Image via Katherine Johnson/Flickr CC

Could America’s globalization cheerleaders finally admit that the debate over U.S. manufacturing trade with and investment in developing countries like Mexico is now over and done – including whether President-elect Trump has a handle on it? And that supporters of current American globalization policies like the North American Free Trade Agreement (NAFTA), including many Trump critics, have been completely wrong?

The cheerleaders’ position has long been summarized by the phrase “emerging markets” – claiming that third world giants like Mexico have been valued by American businesses overwhelmingly as exciting new consumers for their products. More recently, in the wake of Mr. Trump’s attacks on massive auto investment in Mexico, NAFTA and globalization defenders have claimed that these new factories have been built not mainly to “export back to the United States, as the President-elect argues. Instead, according to Stephen Gold of the Manufacturers Alliance for Productivity and Innovation – quoted uncritically by Washington Post columnist Robert Samuelson in a piece about the President-elect’s NAFTA statements and actions – “Our members locate abroad, because that’s where the growing markets are. Companies need to be close to their customers.”

These claims were first debunked by no less than former President Bill Clinton, who admitted back in 1997 that NAFTA had been “about factories moving there to sell back to here.” But granted, that was back in 1997. Maybe something has changed?

According to no less than Sergio Marchionne, chief executive of Fiat Chrysler, not even close. As he just stated, if Mr. Trump imposes high enough tariffs on the vehicles it makes in Mexico for export to the United States, “it will make production of anything in Mexico uneconomical and we would have to withdraw.”

Marchionne continued, “The reality is the Mexican auto industry has been tooled up to try and deal with the US market,” Mr Marchionne said. “If the US market were not to be there, then the reasons for its existence are on the line.”

Moreover, the data – which have finally started to appear prominently in public – reinforce Marchionne’s claim. Every vehicle producer operating in Mexico exports the overwhelming share of its output – for Fiat Chrysler, it was 94 percent in 2014. And last year, some 77 percent of the cars exported by these companies from Mexico were sold in the United States.

These statistics also thoroughly debunk another explanation made – more recently – for corporate auto investment in Mexico. That it’s lured south of the border because Mexico has so many trade agreements with countries aside from the United States. In fact, these deals have been described as achievements that make Mexico a more attractive vehicle export platform than the United States itself. But apparently, the companies themselves haven’t gotten the word.

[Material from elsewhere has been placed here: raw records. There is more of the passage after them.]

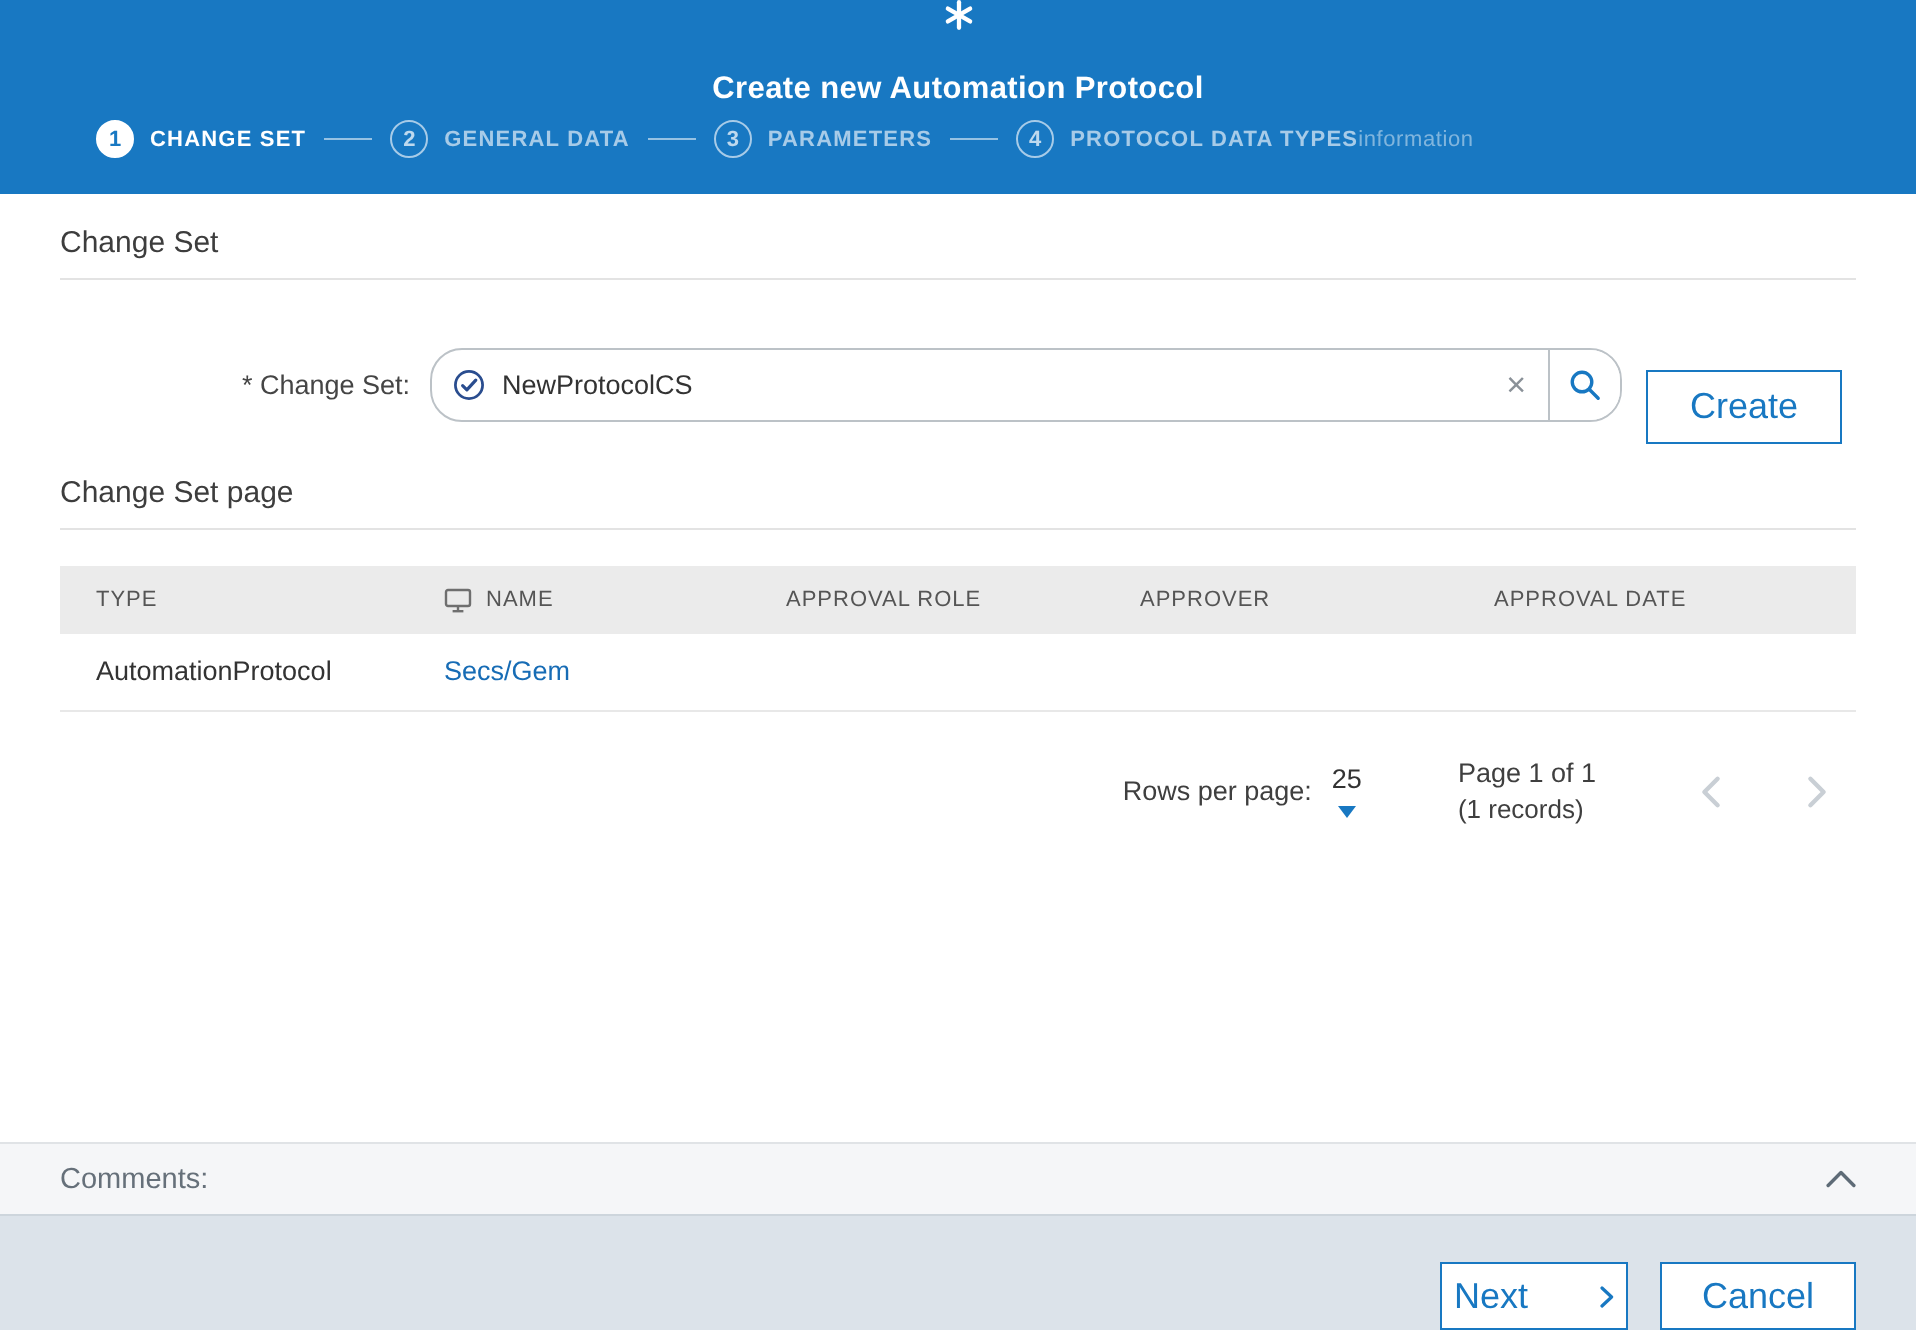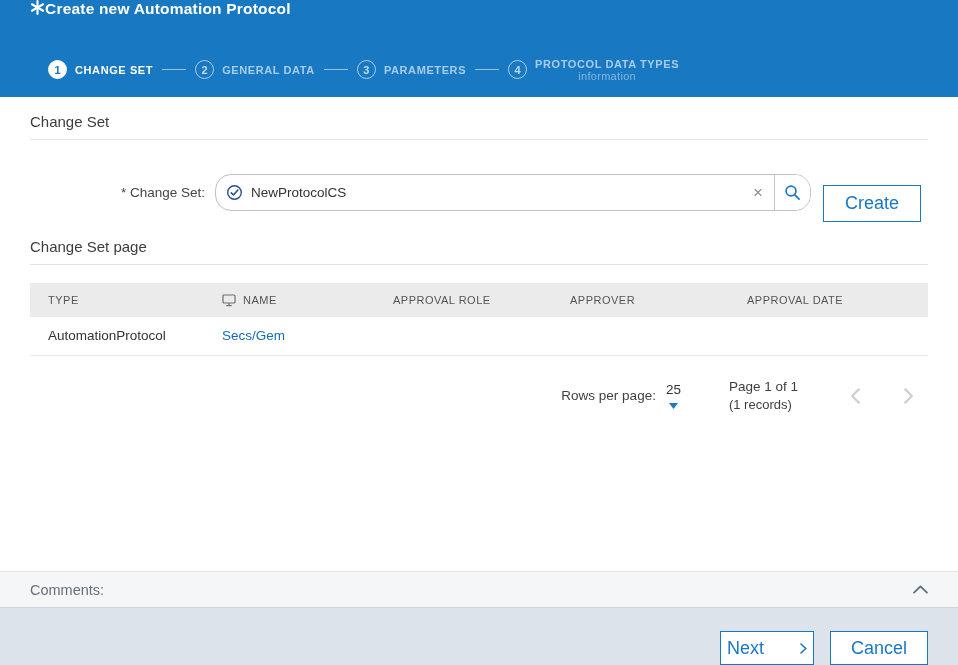--- a/index.html
+++ b/index.html
@@ -6,34 +6,34 @@
   html,body { background:#ffffff; }
   .page {
     width:958px; height:665px;
     font-family:"Liberation Sans", sans-serif;
     display:flex; flex-direction:column;
     background:#ffffff; overflow:hidden;
     position:relative;
   }
   
   .topbar { background:#1878c2; color:#fff; flex:0 0 97px; }
-  .title-row { height:48px; display:flex; align-items:flex-start; padding:0 30px; gap:0; }
+  .title-row { height:48px; display:flex; align-items:center; padding:0 30px; gap:21px;flex-direction:column; }
   .title-row h1 { font-size:15.5px; font-weight:600; letter-spacing:.2px; }
   .stepper { height:49px; display:flex; align-items:center; padding:0 30px 6px 48px; }
   .step { display:flex; align-items:center; gap:8px; cursor:pointer; }
   .step-circle {
     width:19px; height:19px; border-radius:50%;
     display:flex; align-items:center; justify-content:center;
     font-size:11px; font-weight:700;
     border:1px solid rgba(255,255,255,.62); color:rgba(255,255,255,.72);
   }
   .step.active .step-circle { background:#fff; border-color:#fff; color:#1878c2; }
   .step-label { font-size:11px; font-weight:700; letter-spacing:.6px; color:rgba(255,255,255,.62); }
   .step.active .step-label { color:#ffffff; }
-  .step-label-block { display:flex; flex-direction:column; line-height:12px;align-items:center; }
+  .step-label-block { display:flex; flex-direction:row; line-height:12px;align-items:center; }
   .step-sublabel { font-size:11px; font-weight:400; color:rgba(255,255,255,.45); letter-spacing:.3px; }
   .connector { width:24px; border-top:1px solid rgba(255,255,255,.55); margin:0 9px; }
   
   .main { flex:1 1 auto; padding:16px 30px 0 30px; background:#fff; overflow:hidden; }
   .section-heading {
     font-size:15px; font-weight:400; color:#3d3d3d;
     padding-bottom:9px; border-bottom:1px solid #e3e3e3;
   }
   .form-area { margin:22px 0 4px 0; }
   .form-row { display:flex; align-items:center; margin-bottom:10px; }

Finally, it’s crucial to point out that the automotive industry in Mexico isn’t just any old industry, or any old export industry. It comprises fully six percent of the country’s gross domestic product and 18 percent of its manufacturing production – making it the country’s second largest economic sector (after food processing). And P.S. – it’s the country’s biggest generator of foreign reserves, topping even oil.

Of course, many legitimate questions surround the issues of Mr. Trump’s trade policy plans and his ambition to reshore big chunks of manufacturing. But there can be no legitimate questions left regarding his contention that U.S. tariffs would devastate the paramount incentive businesses have been receiving since NAFTA went into effect to set up operations in Mexico. Anyone doubting that nearly all have been targeted at the U.S. market must either be unable to read – or unwilling.